I’ve shared my family secrets in journals and dark cafes, in psychoanalysis, and finally in verse. Until I discovered I could write about growing up with narcissists, I didn’t actually know if some of the more ludicrous events of my childhood had really happened. To me, nothing is brighter than the black and white of the printed page. Writing truly saved my life, my sanity, and my sense of self by allowing me to turn off the gaslights and stand in a pool of truth-light.
In this issue, we invite writers to spill their family secrets. Some writers, like me, question the truth or seek reality checks. Scaachi Koul discusses a period of estrangement from her father during the writing of her memoir: “I can say that I wrote honestly. But is it the truth? Depends on who you ask, I think.” Colleen Baran imagines a family secrets game show: “I’ll take ‘Pretend it Never Happened’ for $500.”
Some writers in these pages share dark and deeply painful truths, #MeToo stories that reveal the abuse women and nonbinary people endure from those who are supposed to cherish them. Leah Lakshmi Piepzna-Samarasinha’s “Shark’s Mouth” gut-punches with its opening line: “My mom started raping me as a baby.”

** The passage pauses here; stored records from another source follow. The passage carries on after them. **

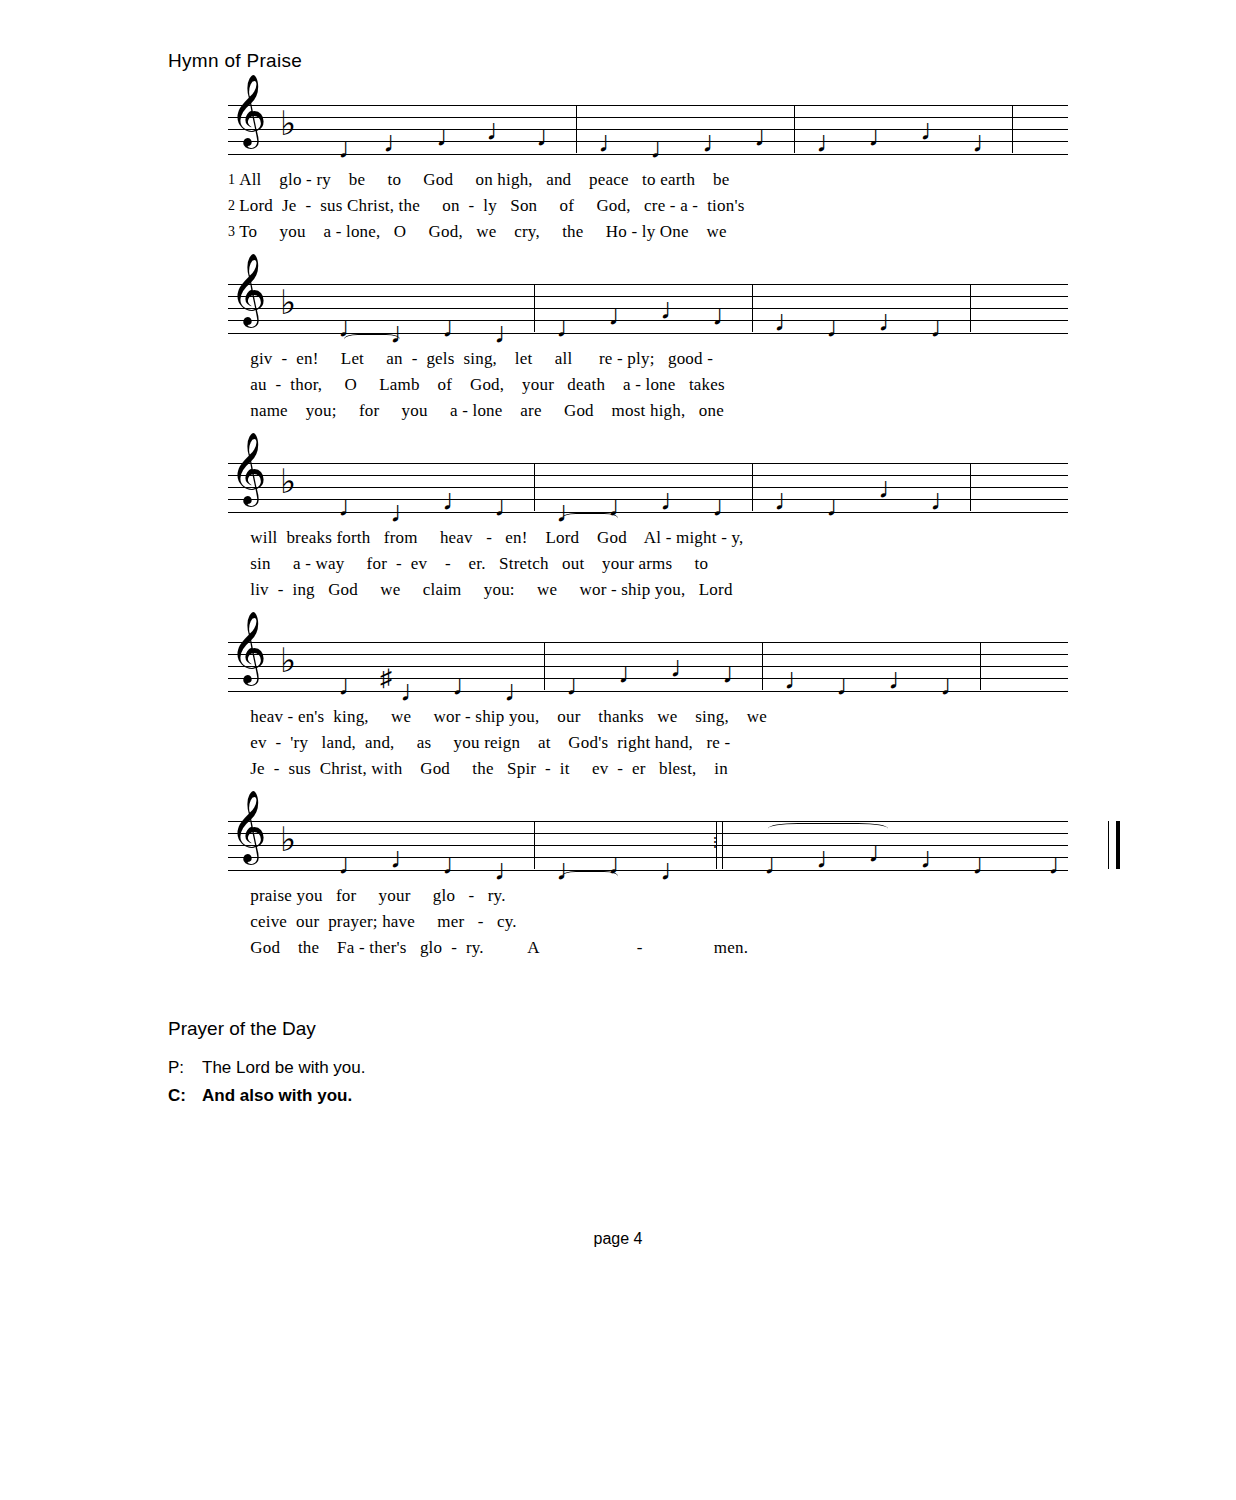Hymn of Praise
𝄞
♭
♩
♩
♩
♩
♩
♩
♩
♩
♩
♩
♩
♩
♩
1 All glo - ry be to God on high, and peace to earth be 2 Lord Je - sus Christ, the on - ly Son of God, cre - a - tion's 3 To you a - lone, O God, we cry, the Ho - ly One we
𝄞
♭
♩
♩
♩
♩
♩
♩
♩
♩
♩
♩
♩
♩
giv - en! Let an - gels sing, let all re - ply; good - au - thor, O Lamb of God, your death a - lone takes name you; for you a - lone are God most high, one
𝄞
♭
♩
♩
♩
♩
♩
♩
♩
♩
♩
♩
♩
♩
will breaks forth from heav - en! Lord God Al - might - y, sin a - way for - ev - er. Stretch out your arms to liv - ing God we claim you: we wor - ship you, Lord
𝄞
♭
♩
♯
♩
♩
♩
♩
♩
♩
♩
♩
♩
♩
♩
heav - en's king, we wor - ship you, our thanks we sing, we ev - 'ry land, and, as you reign at God's right hand, re - Je - sus Christ, with God the Spir - it ev - er blest, in
𝄞
♭
♩
♩
♩
♩
♩
♩
♩
⋮
♩
♩
♩
♩
♩
♩
praise you for your glo - ry. ceive our prayer; have mer - cy. God the Fa - ther's glo - ry. A - men.
Prayer of the Day
P: The Lord be with you.
C: And also with you.
page 4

Beyond being a touchstone of reality, writing is an act of hope and healing. Later in the issue, Piepzna-Samarasinha’s “bed days” empathizes with a mother who had only “wine, silence, and a garden.” Our commissioned author, Maggie de Vries, delivers hope in “Morgan’s Story”, where her protagonist learns to take up her own space in a family that turns her body into a problem.
And then there are the family secrets that come delightfully, with a tinge of sadness for time lost. Deanna Partridge-David writes in “Lost and Found” that it has “taken a decade, but there are little patches of green on the tips of branches.”
I wish for you, dear reader, the light of truth and green on the tips of your branches.